Auch auf Sportplätzen müssen Kinderaugen verstärkt Schlimmes mitansehen: Schoch spricht von einer „neuen Form der Verrohung“, wenn er von zwei massiven Körperverletzungsdelikten
auf hiesigen Fußballplätzen berichtet, fernab des Spielgeschehens. „Nicht nur die Opfer leiden noch heute darunter, sondern auch die Kinder und Familienangehörige, die alles vom Spielfeldrand aus mitansehen mussten.“Dass irgendwas nicht mehr stimmt im Lande, zeigt auch der Fall eines Paketzustellers, der in Tuttlingen „krankenhausreif geschlagen“wurde – aus dem einzigen Grund, dass er „das erwartete Paket nicht dabei hatte“. Von steigender Aggression in bestimmten Kreisen der Bevölkerung zeugt auch der Fall eines zusammengeschlagenen Busfahrers, der „einen einsteigenden Mann auf die Maskenpflicht im Bus hingewiesen“hatte.
„Als Leiter des Weissen Rings weiß ich heute, dass das Leben dieser Opfer nach der Tat ein ganz anderes sein wird“, sagt der frühere Polizist und Kriminalbeamte. „Finanziell lässt sich im Nachhinein vieles lösen – aber die seelischen Verletzungen bleiben oft ein ganzes Leben lang.“Um zumindest finanzielle Not abzufedern, habe die ehrenamtlich und kostenlos arbeitende Hilfsorganisation im Kreis dieses Jahr bisher 8000 Euro aufgebracht – zum Beispiel in der Hälfte der Fälle die Kosten für Erstberatungen von Anwälten übernommen. Oft habe der Weisse Ring einspringen müssen, „um Müttern finanziell über die Runden zu helfen mit Geld für Lebensmittel und Miete“. Voraussetzung: Der gewalttätige Familienvater darf das Haus kraft Gesetzes nicht mehr betreten – und sich so eventuell in den Genuss des Geldes bringen.

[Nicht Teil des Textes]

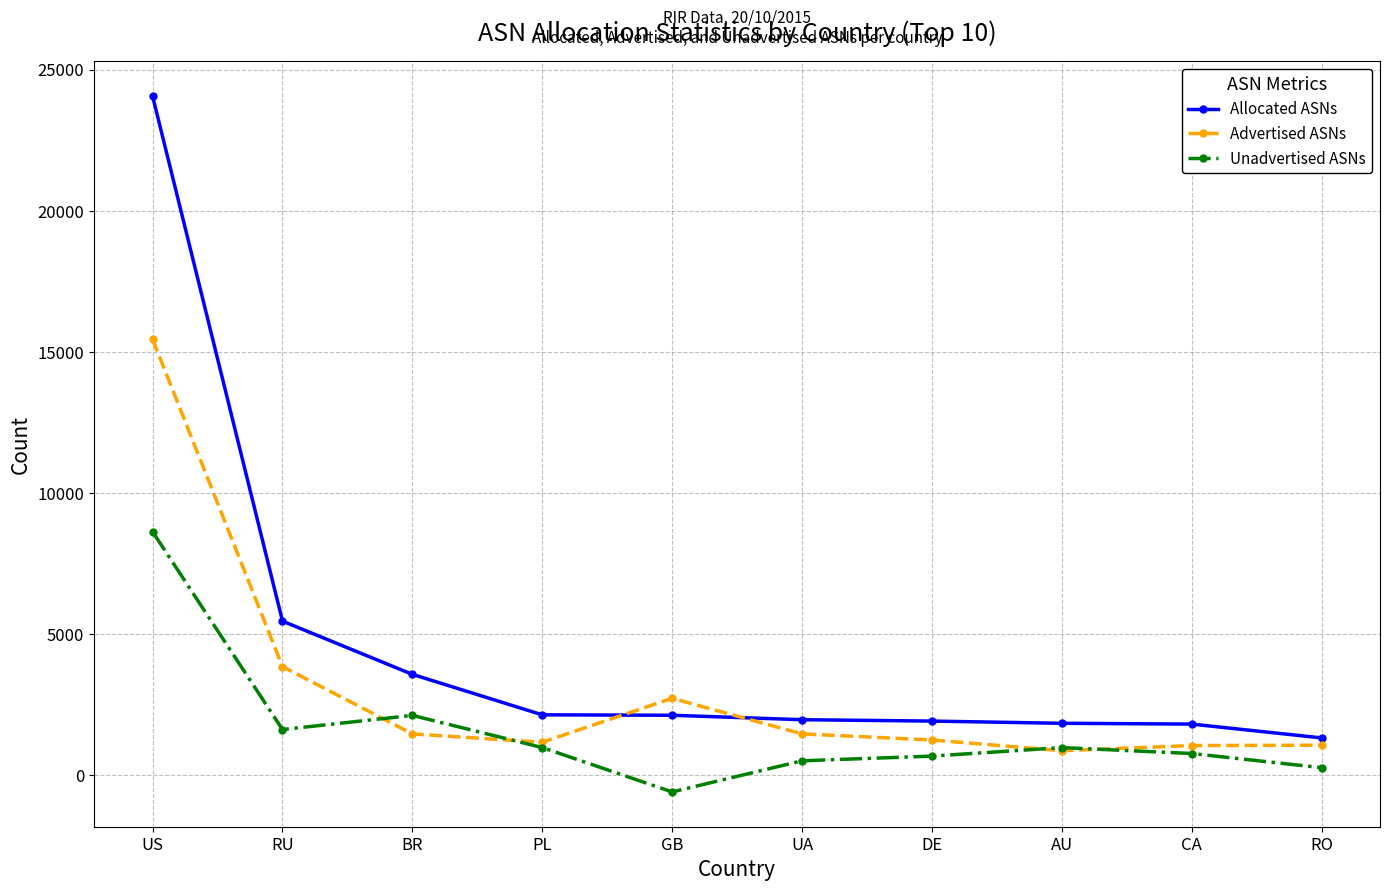

How many lines are shown in the chart?

3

Bislang haben Schoch und seine Mitarbeiter (wir berichteten) in 2020 rund 200 Stunden für die Betreuung von Opfern nach Straftaten aufgewendet. Der Weisse Ring trage sich allein durch Spenden, Nachlässe und die Zustellung von Bußgeldern durch Gerichte und Staatsanwaltschaften, betont der Trossinger die Unabhängigkeit der Institution. Diese habe in der Vergangenheit einiges erreicht – so sei es dem Weissen Ring mit zu verdanken, dass die Rechtsstellung der Opfer bei Gerichtsverfahren verbessert worden sei. Allerdings spielten diese dort weiterhin „oft nur die Zeugenrolle – das Bewusstsein, was in den Opfern vor sich geht, muss noch ein Stück weit vermittelt werden“.